Bora Aksu presented a Spring Summer 2022 collection in London that had the carefree, pure energy of a young child playing dress up with a vintage haute couture closet. In the best way, Bora Aksu rejected the rules of clean, linear tailoring and instead embraced stunning, party-ready cuts and colors with a freshness that could only be achieved after time spent in a pandemic lockdown. Standout gowns were embellished with lacey roses and sleeves so voluminous, they almost take flight in gorgeously saturated feminine colors, evoking 1970s style with 18th century maximalist silhouettes. He transformed the image of the traditional school uniform with structured plaid skirts and jackets dipped in inky blues and purples finished with bright white lace tights. A mix of tropical prints and traditional florals were tacked with sparkly pins to wrap it all up. Trench coat style dresses and sets were a comfortable dusty pink, but just when we thought there wasn’t room for more, Bora Aksu surprised us. The collection was inspired by the exaggerated style of Mathilde Willink, a mid-21st century Dutch renaissance woman whose unhinged energy made her the muse of designer Fong Leng. Bora Aksu brought a Bohemian, eccentric style to usher in what seems like a new season of expression.

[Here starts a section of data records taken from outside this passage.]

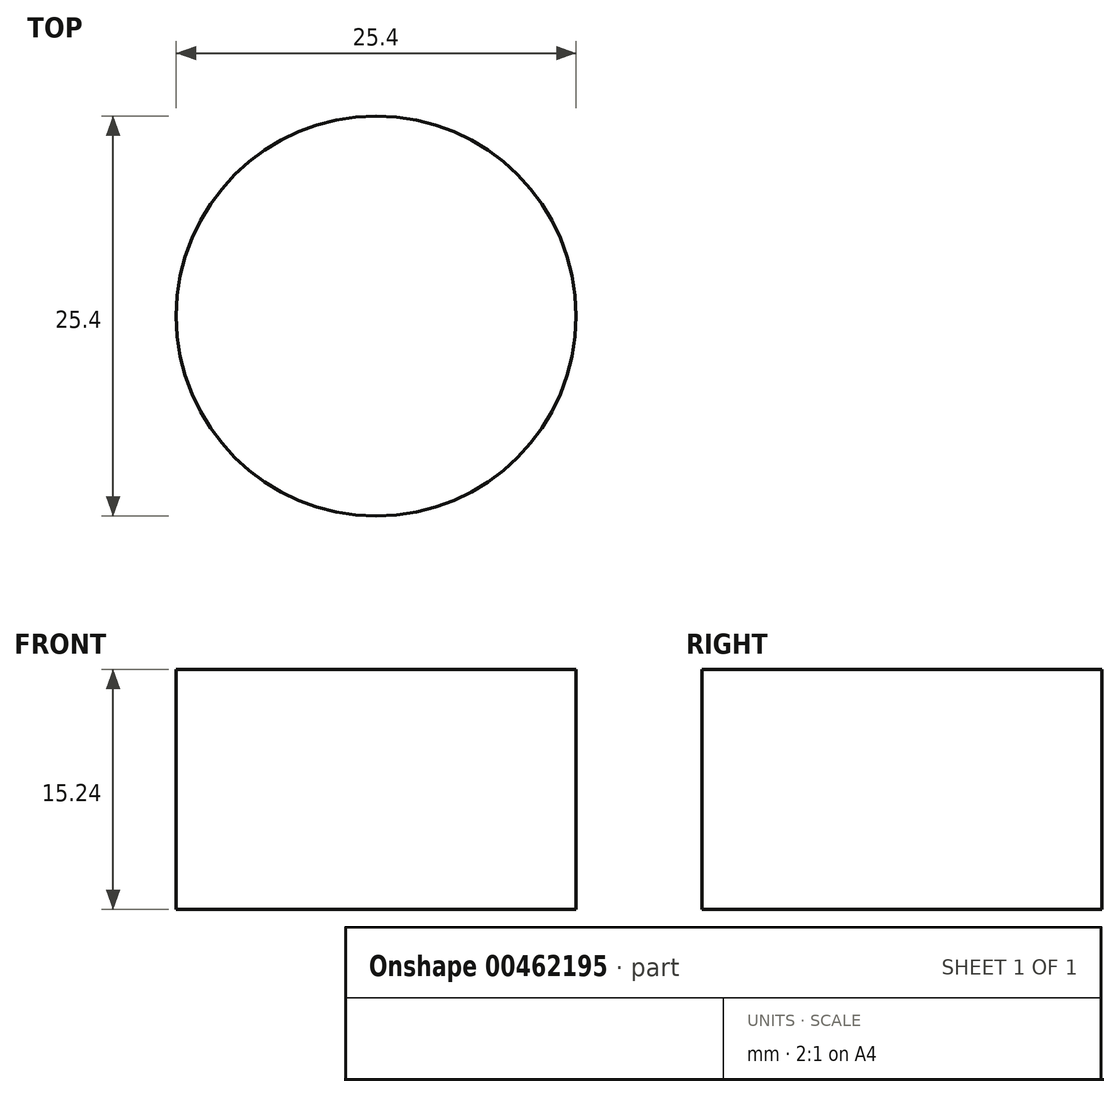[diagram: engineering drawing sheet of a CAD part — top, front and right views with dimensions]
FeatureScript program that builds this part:
annotation { "Feature Type Name" : "Feature", "Feature Type Description" : "" }
export const myFeature = defineFeature(function(context is Context, id is Id, definition is map)
    precondition{}
    {
        {
            var Q0;
            Q0=qCreatedBy(makeId("Top.planeOp"),FACE);
            var sketch = newSketch(context, id + "F0", { "sketchPlane" : qUnion([Q0])});
            skCircle(sketch, "E0", {"center": v(0, 0) * mm, "radius": 12.7 * mm});
            skSolve(sketch);
        }
        {
            var Q0;
            Q0 = qSketchRegion(id + "F0", true);
            extrude(context, id + "F1", {"entities" : qUnion([Q0]), "depth" : 15.24 * mm, "offsetDistance" : 25.4 * mm});
        }
    });
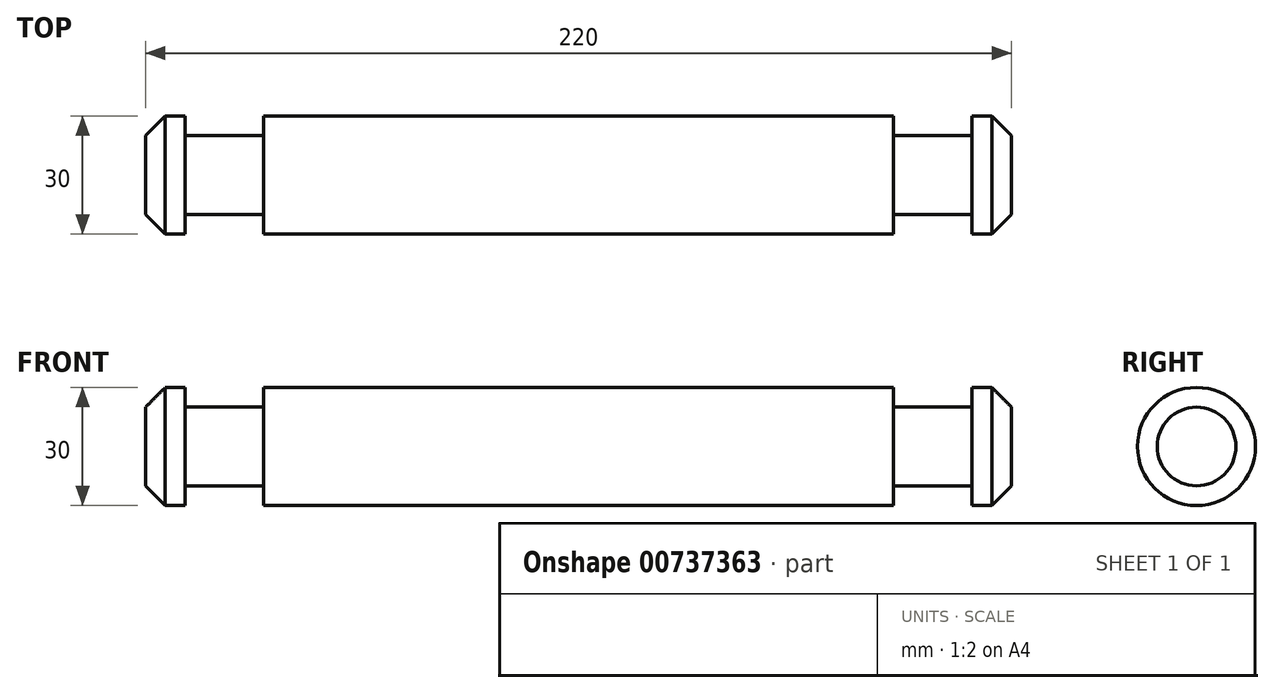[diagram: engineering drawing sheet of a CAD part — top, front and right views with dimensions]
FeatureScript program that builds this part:
annotation { "Feature Type Name" : "Feature", "Feature Type Description" : "" }
export const myFeature = defineFeature(function(context is Context, id is Id, definition is map)
    precondition{}
    {
        {
            var Q0;
            Q0=qCreatedBy(makeId("Front.planeOp"), FACE);
            var sketch = newSketch(context, id + "F0", { "sketchPlane" : qUnion([Q0])});
            skLineSegment(sketch, "E0", {"start": v(0, 0) * mm, "end": v(110, 0) * mm});
            skLineSegment(sketch, "E1", {"start": v(110, 0) * mm, "end": v(110, 10) * mm});
            skLineSegment(sketch, "E2", {"start": v(110, 10) * mm, "end": v(105, 15) * mm});
            skLineSegment(sketch, "E3", {"start": v(105, 15) * mm, "end": v(100, 15) * mm});
            skLineSegment(sketch, "E4", {"start": v(100, 15) * mm, "end": v(100, 10) * mm});
            skLineSegment(sketch, "E5", {"start": v(100, 10) * mm, "end": v(80, 10) * mm});
            skLineSegment(sketch, "E6", {"start": v(80, 10) * mm, "end": v(80, 15) * mm});
            skLineSegment(sketch, "E7", {"start": v(80, 15) * mm, "end": v(-80, 15) * mm});
            skLineSegment(sketch, "E8", {"start": v(-80, 15) * mm, "end": v(-80, 10) * mm});
            skLineSegment(sketch, "E9", {"start": v(-80, 10) * mm, "end": v(-100, 10) * mm});
            skLineSegment(sketch, "E10", {"start": v(-100, 10) * mm, "end": v(-100, 15) * mm});
            skLineSegment(sketch, "E11", {"start": v(-100, 15) * mm, "end": v(-105, 15) * mm});
            skLineSegment(sketch, "E12", {"start": v(-105, 15) * mm, "end": v(-110, 10) * mm});
            skLineSegment(sketch, "E13", {"start": v(-110, 10) * mm, "end": v(-110, 0) * mm});
            skLineSegment(sketch, "E14", {"start": v(-110, 0) * mm, "end": v(0, 0) * mm});
            skSolve(sketch);
        }
        {
            var Q0;
            Q0=makeQuery(id+"F0.imprint","IMPRINT",FACE,{"disambiguationData":[TD([[makeQuery(id+"F0.imprint","IMPRINT",EDGE,{"derivedFrom":sQuery(id+"F0.wireOp",EDGE,"E0")}),1.0]])]});
            var Q1;
            Q1=sQuery(id+"F0.wireOp",EDGE,"E14");
            revolve(context, id + "F1", {"surfaceOperationType" : NewSurfaceOperationType.NEW, "entities" : qUnion([Q0]), "axis" : qUnion([Q1]), "revolveType" : RevolveType.FULL});
        }
    });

At Molly Goddard, nice ruffled tops were worn over baggy jeans, searching for the inner 1990s kid. Patterned zippered cardigans covered striped shirts evoke a kind of meeting in the middle with parents who once disagreed on their children’s taste in clothes. Bright, bouncy baby-doll dresses and skirts in soft pinks, yellows, and whites were sized up to accommodate millennial adults seeking a sense of creative inhibition they only truly knew in their childhood. It was the layers that never really settle, the track pants worn with knitwear that got brought along just in case it gets cold. It’s the visceral nostalgia for it all felt intergenerational.